* Your goal:
Copy the passage of the news article beginning at the words "WARSAW (Reuters) –" and ending after "Philharmonic concert hall.", substituting "piano teacher" for "music teacher".

* Document text:
WARSAW (Reuters) – For Eleanora Tymoshenko, a music teacher from Balakliia, near Kharkhiv in Eastern Ukraine, and now a refugee in Warsaw, a night of Ukrainian music is food for her soul as she reflects on the conflict ravaging her home.

“Music supports a person morally, supports their spirit, the Ukrainian spirit, and gives the right to live and gives the right to … win the war …, defeat the enemy,” Tymoshenko, 50, said as she entered the Warsaw Philharmonic concert hall.

Tymoshenko was one of hundreds of spectators, including diplomats and dignitaries, at the concert on Thursday to watch the Kyiv Symphony Orchestra kick off its tour around Europe.

For the last two weeks, the musicians and their families have been staying in Warsaw. They have been rehearsing and preparing for their tour, while taking refuge from the ongoing conflict in their country.

With a special dispensation from the Ukrainian government to allow its male musicians to leave Ukraine instead of serving in the military, the orchestra will also perform in the Polish city of Lodz, several German cities, and possibly add more stops.

For these musicians, playing Ukrainian pieces by composers like Maksym Berezovsky and Borys Lyatoshynsky to foreign audiences marks a different kind of battle against Russia.

“We need to say to the world that we are Ukrainians, we have our own culture and we have our own history,” said violinist Oleksii Pshenychnikov, 22.

(Data excerpts)
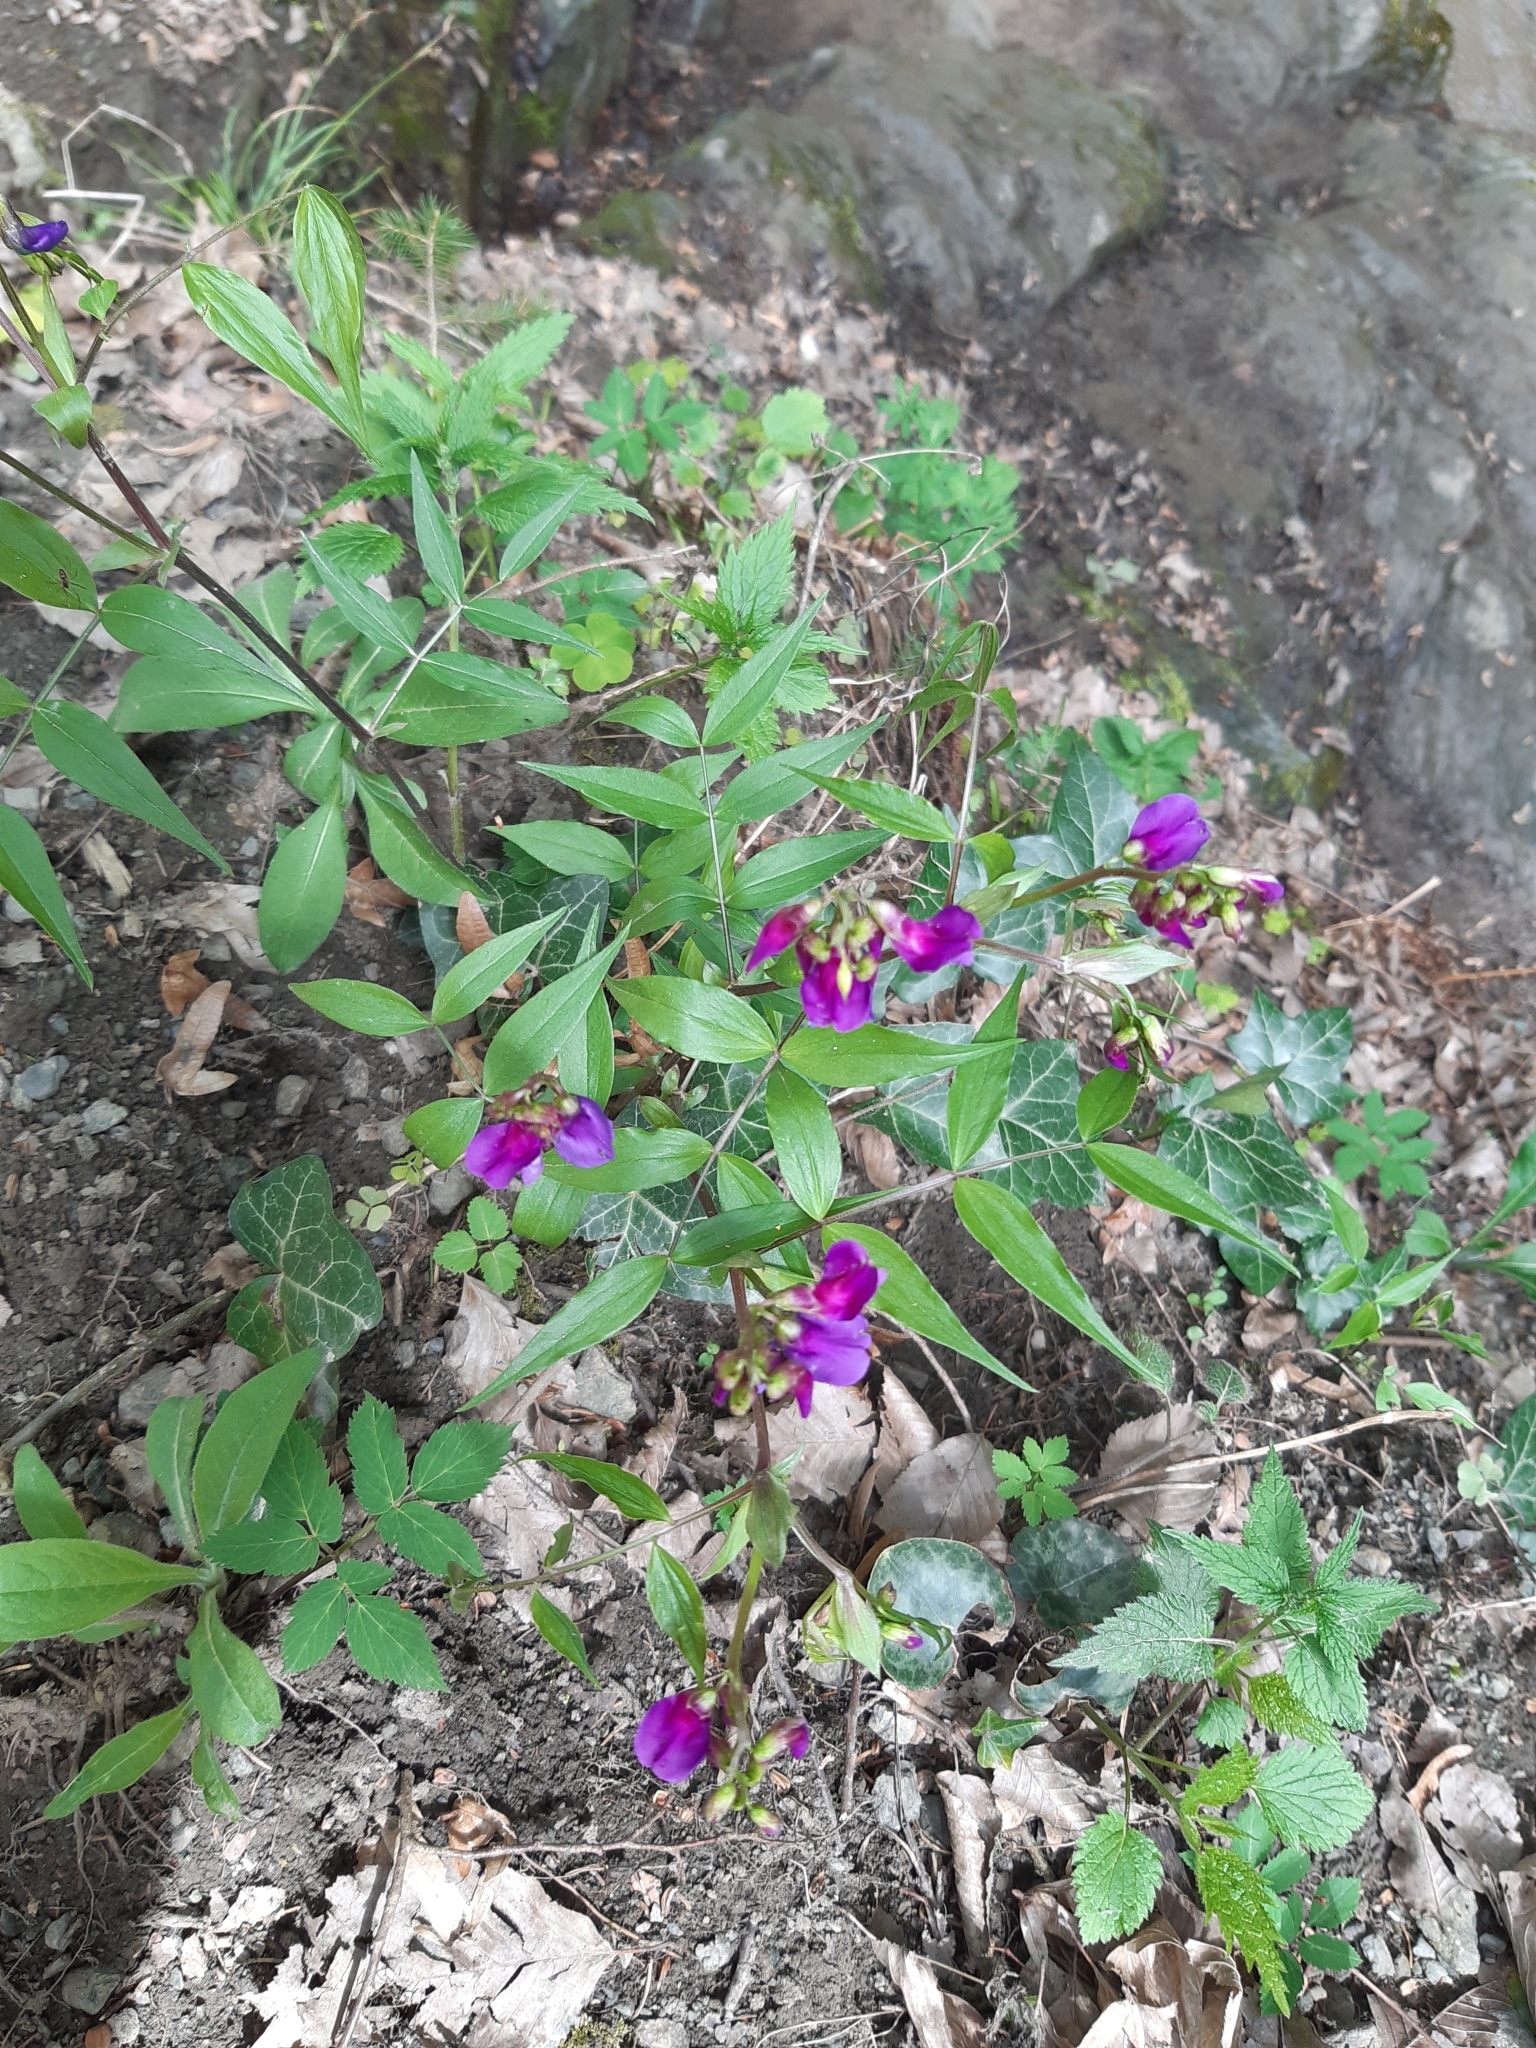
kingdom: Plantae
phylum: Tracheophyta
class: Magnoliopsida
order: Fabales
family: Fabaceae
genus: Lathyrus
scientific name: Lathyrus vernus
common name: Spring pea
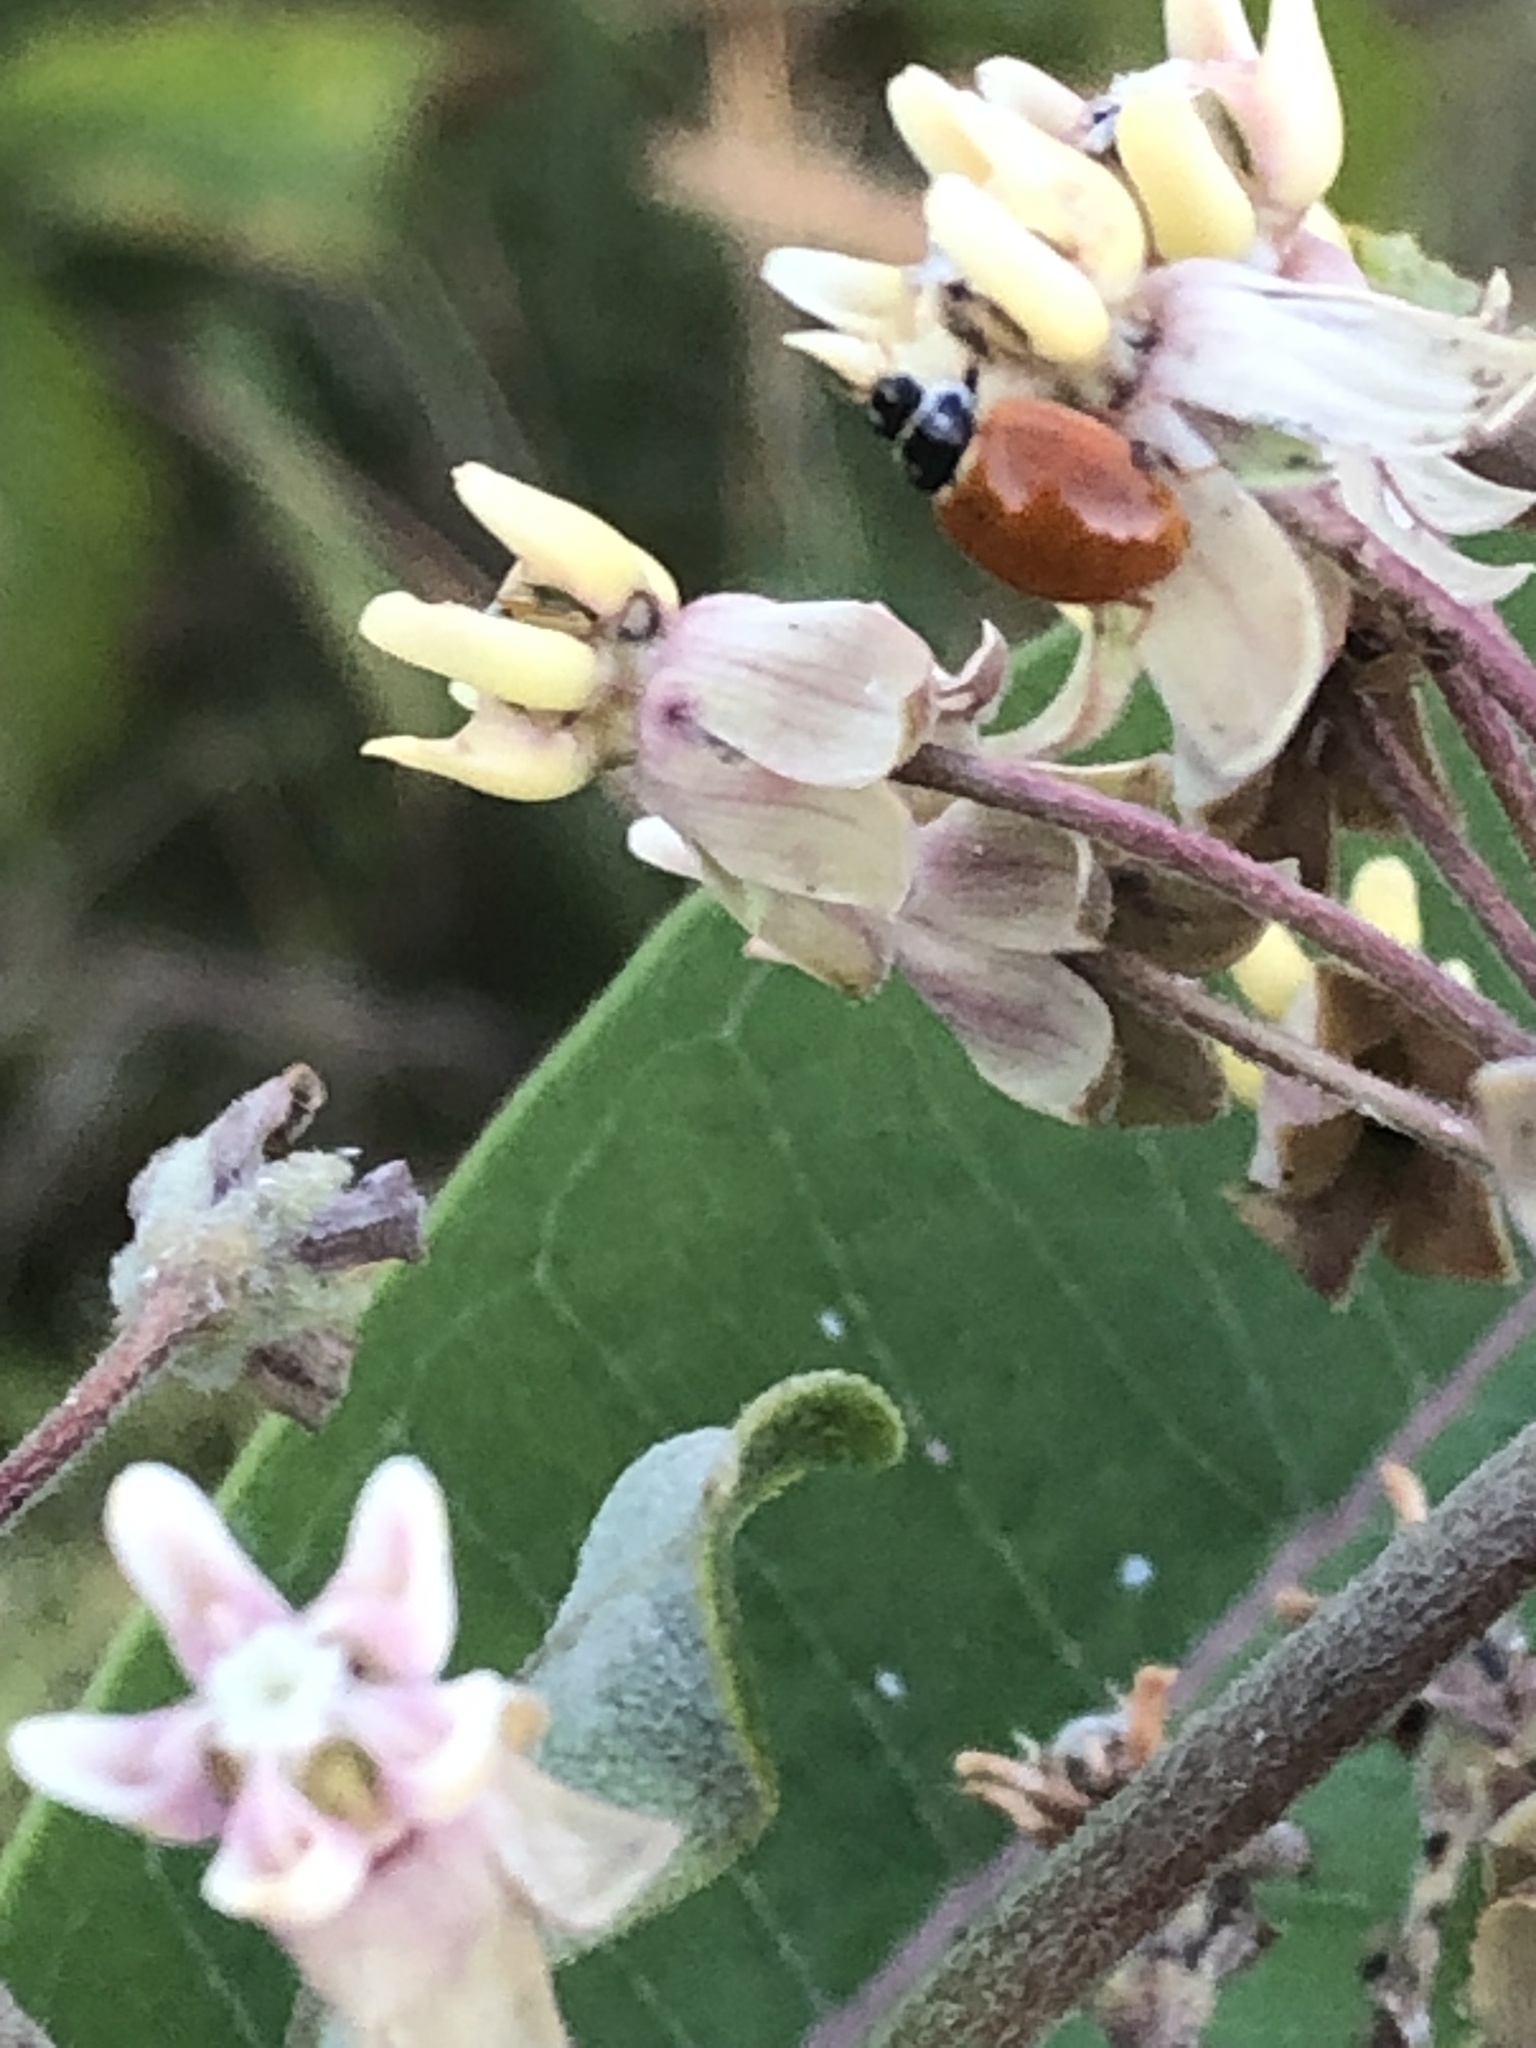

* Correct answer:
WARSAW (Reuters) – For Eleanora Tymoshenko, a piano teacher from Balakliia, near Kharkhiv in Eastern Ukraine, and now a refugee in Warsaw, a night of Ukrainian music is food for her soul as she reflects on the conflict ravaging her home.

“Music supports a person morally, supports their spirit, the Ukrainian spirit, and gives the right to live and gives the right to … win the war …, defeat the enemy,” Tymoshenko, 50, said as she entered the Warsaw Philharmonic concert hall.